Any alternative to convert the files to h5?

Kawue commented 9 months ago

Its hard to investigate this error remotely without data. If you are allowed to send me this test file I can try to investigate the error. There is no alternative to HDF5 for my methods. However, the code is fairly old. I am quite confident, that there are better methods out there by now. If not and you really need this code I will still try to help you to resolve the issues. But without test data this will be nearly impossible.

kailaw138 commented 9 months ago

The data above is a demo data set from massPix: an R package for annotation and interpretation of mass spectrometry imaging data for lipidomics. Metabolomics (2017) 13:128, available at:

https://www.ebi.ac.uk/metabolights/editor/MTBLS487/files http://ftp.ebi.ac.uk/pub/databases/metabolights/studies/public/MTBLS487/

Google search only leads to two methods to convert imzML to h5, one is your imzML-to-HDF5, and the other is pyImagingMSpec (which is older than yours). Code, doc and conda as follow:

https://github.com/alexandrovteam/pyImagingMSpec https://pyimagingmspec.readthedocs.io/en/latest/pyImagingMSpec.convert.html#pyimagingmspec-convert-h5-module https://anaconda.org/bioconda/pyimagingmspec

Kawue commented 9 months ago

I played w bit with the test data. There is actually no problem with the code. Its still a size problem of the HDF5. Thats a major problem with high resolution data. So you have 10471869 m/z-values based on the given resolution and 1701 pixel coordninates. Each number is encoded as int64, which requires 8 Bit.

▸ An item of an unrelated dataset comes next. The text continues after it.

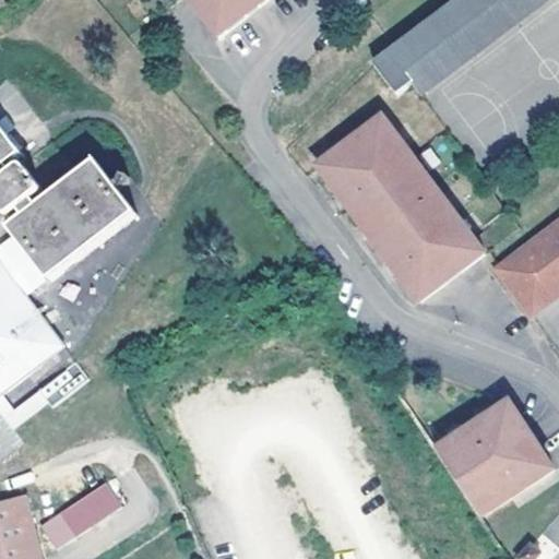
[(0,0),(0,14),(14,4),(11,0),(0,0)]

10471869 1701 8 = 142501193352 Bit ((142501193352 / 1000) / 1000) / 1000 = ~142,501 GB

We could reduce it to ~71,250 GB by using int32 or even further to ~35,625 by using int16. My local System here has 32GB of RAM so I can not test this for you. If the number range of int16 you enough for your data I can guide you how to adjust this part of the code.

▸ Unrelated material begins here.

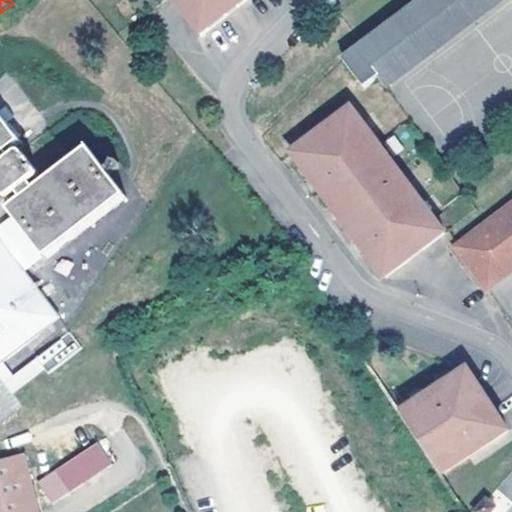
[(176,0),(202,33),(243,0),(176,0)]
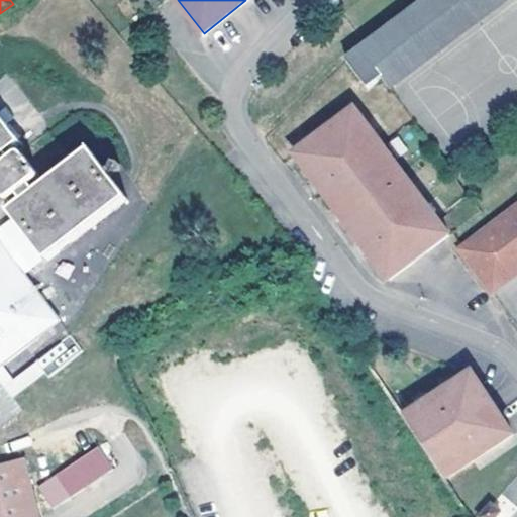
[(430,0),(349,61),(371,87),(385,77),(393,88),(396,87),(394,84),(507,0),(430,0)]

However, for data with that resolution it is advisable to use much smarter storage systems than in-memory HDF5. On the other hand, if you just throw with enough memory the code should still run.

kailaw138 commented 9 months ago

Thank you again for your support. I am glad to have your instructions to adjust your code.

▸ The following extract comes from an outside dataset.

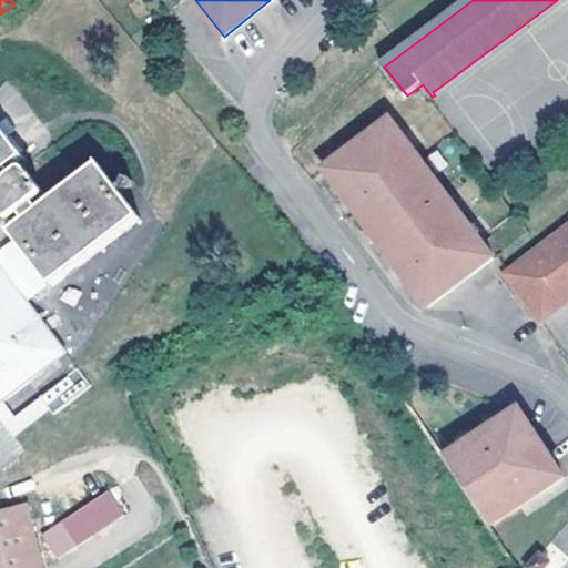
[(430,308),(497,260),(391,120),(326,168),(430,308)]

On the other hand, I have managed to use pyimzML and h5py to achieve the conversion without memory error:

Web capture_14-12-2023_154337_localhost

although I am not sure that it has converted the file correctly (the structure is different from the demo I got):

HDFViewer

(the first one is a demo h5, the lower one is my h5 using the above study)

Kawue commented 9 months ago

That conversion should be totally fine I guess.

However, this format of yours should be quite complicated to work with if you want to map one m/z-value to a intensity map. On the other hand, that format should require lot less space since you have no need to fill a matrix up with zeros. So your conversion is much more dense than mine.

Kawue commented 9 months ago

Now that I thought a bit about it, I think using sqlite instead of hdf5 could have been a better choice.

Although this is not a big help for your current problem.